His other positions have included national staff writer and columnist on The Washington Post, chief investigator of the U.S. Senate Banking Committee, executive director of President Carter’s National Commission on Neighborhoods, and economics editor of The New Republic. His first job was assisting the legendary independent journalist, I.F. Stone.

As a scholar and teacher, he has taught at Boston University, the University of Oregon, the University of Massachusetts, and the Institute of Politics at Harvard, as well as his present chair at The Heller School at Brandeis.

He is the two-time winner of the Sidney Hillman Journalism Award, the John Hancock Award for Business and Financial Writing, the Jack London Award for Labor Writing, and the Paul Hoffman Award of the United Nations Development Program for his lifetime work on economic efficiency and social justice. He has been a Guggenheim Fellow, Woodrow Wilson Fellow, German Marshall Fund Fellow, and John F. Kennedy Fellow.

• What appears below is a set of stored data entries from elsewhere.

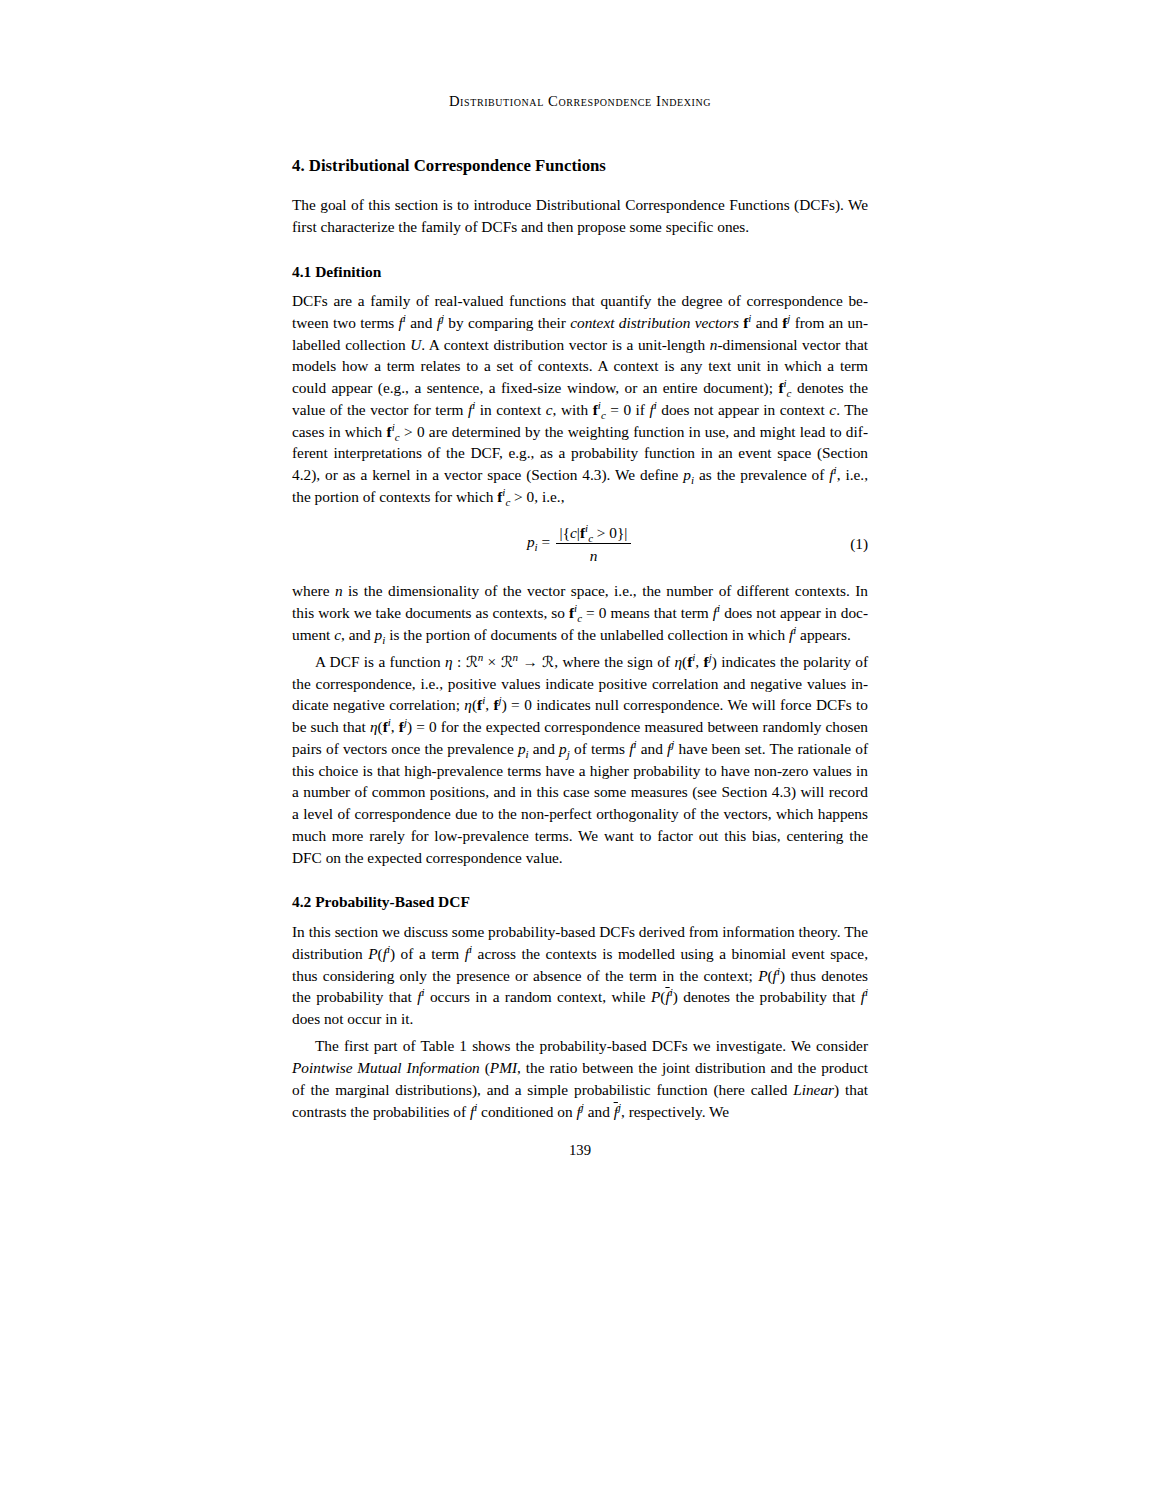Distributional Correspondence Indexing
4. Distributional Correspondence Functions
The goal of this section is to introduce Distributional Correspondence Functions (DCFs). We first characterize the family of DCFs and then propose some specific ones.
4.1 Definition
DCFs are a family of real-valued functions that quantify the degree of correspondence between two terms fi and fj by comparing their context distribution vectors fi and fj from an unlabelled collection U. A context distribution vector is a unit-length n-dimensional vector that models how a term relates to a set of contexts. A context is any text unit in which a term could appear (e.g., a sentence, a fixed-size window, or an entire document); fic denotes the value of the vector for term fi in context c, with fic = 0 if fi does not appear in context c. The cases in which fic > 0 are determined by the weighting function in use, and might lead to different interpretations of the DCF, e.g., as a probability function in an event space (Section 4.2), or as a kernel in a vector space (Section 4.3). We define pi as the prevalence of fi, i.e., the portion of contexts for which fic > 0, i.e.,
pi = |{c|fic > 0}| n (1)
where n is the dimensionality of the vector space, i.e., the number of different contexts. In this work we take documents as contexts, so fic = 0 means that term fi does not appear in document c, and pi is the portion of documents of the unlabelled collection in which fi appears.
A DCF is a function η : ℛn × ℛn → ℛ, where the sign of η(fi, fj) indicates the polarity of the correspondence, i.e., positive values indicate positive correlation and negative values indicate negative correlation; η(fi, fj) = 0 indicates null correspondence. We will force DCFs to be such that η(fi, fj) = 0 for the expected correspondence measured between randomly chosen pairs of vectors once the prevalence pi and pj of terms fi and fj have been set. The rationale of this choice is that high-prevalence terms have a higher probability to have non-zero values in a number of common positions, and in this case some measures (see Section 4.3) will record a level of correspondence due to the non-perfect orthogonality of the vectors, which happens much more rarely for low-prevalence terms. We want to factor out this bias, centering the DFC on the expected correspondence value.
4.2 Probability-Based DCF
In this section we discuss some probability-based DCFs derived from information theory. The distribution P(fi) of a term fi across the contexts is modelled using a binomial event space, thus considering only the presence or absence of the term in the context; P(fi) thus denotes the probability that fi occurs in a random context, while P(fi) denotes the probability that fi does not occur in it.
The first part of Table 1 shows the probability-based DCFs we investigate. We consider Pointwise Mutual Information (PMI, the ratio between the joint distribution and the product of the marginal distributions), and a simple probabilistic function (here called Linear) that contrasts the probabilities of fi conditioned on fj and fj, respectively. We
139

Bob’s journalism and scholarly research has been at the intersection of economics and politics. His current research is on the impact of globalization on political democracy at the level of the nation state; and on possible alternatives to the current structure of the economy that would be more conducive to greater equality of income, wealth, and opportunity as well as to stronger democracy.

He speaks to a wide variety of audiences in the US and abroad, and appears regularly on radio and TV.

Robert Kuttner was educated at Oberlin College (A.B), The London School of Economics, and the University of California at Berkeley (M.A). He holds  honorary doctorates from Oberlin and Swarthmore.